Dear Elon, You're Wrong - cbames89
http://aesirlab.com/writings/vol1-9

======
brianclements
"As robots fulfill these menial tasks, our society becomes more productive,
and we are able to meet more needs than our current system. And as more of the
basic needs of society are met, more will begin to move up Maslow’s Hierarchy
of Needs—realizing higher callings and answering to creativity... Robotics and
A.I. are more likely to bring about a period of new enlightenment than one of
subjugation."

In an ideal situation sure. But thats if:

1) education keeps up with the demands/flavors of the job market

2) education stays affordable.

3) the economy finds ways to value "creative goods" that people occupying the
higher levels of Maslow's Hierarchy create. If the music industry is any
signifier, this is not the trend.

4) Somehow, some way, a middle class needs to flourish again. The poor can
create culture, but don't have the resources to insert it into the economy,
and the wealthy manage/own culture.
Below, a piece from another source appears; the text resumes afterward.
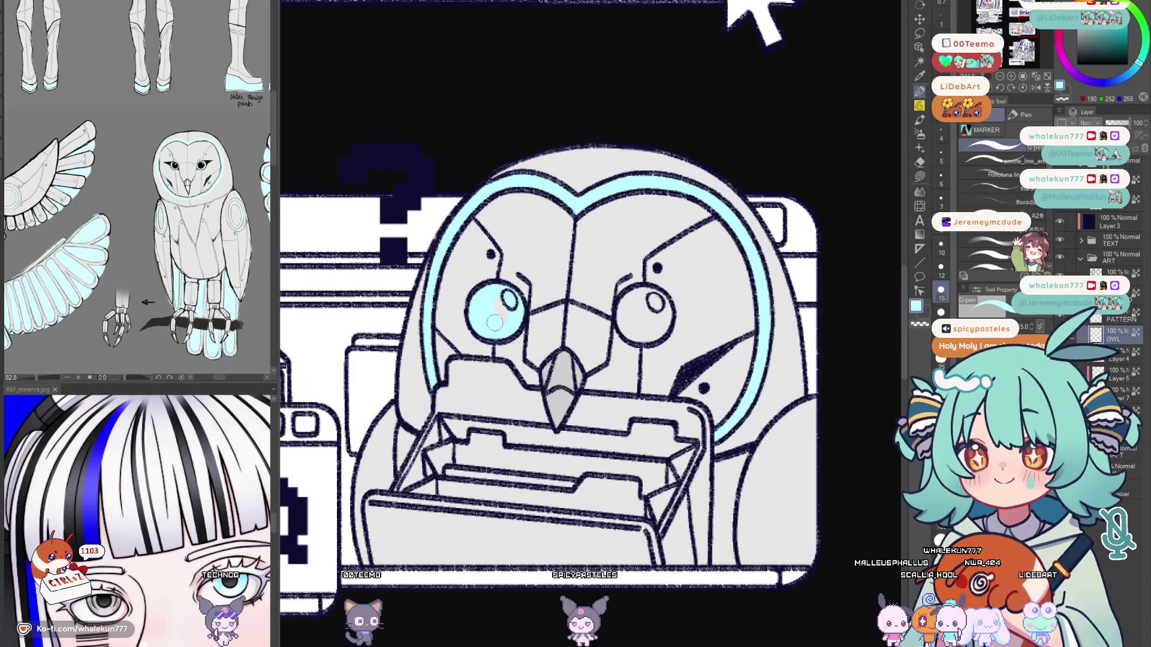
click(504, 313)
But it's the middle class that is the
sweet spot and links the two.

A society that mainly occupies the upper Maslow's Hierarchy, without a demand
or infrastructure for monetizing it, is a society of unemployed and poor (but
maybe happy?) hobbyists.

------
charlesray
The fact that otherwise intelligent people seem to genuinely think that AI
would take over and run amok like the fucking Matrix or something is pretty
ridiculous.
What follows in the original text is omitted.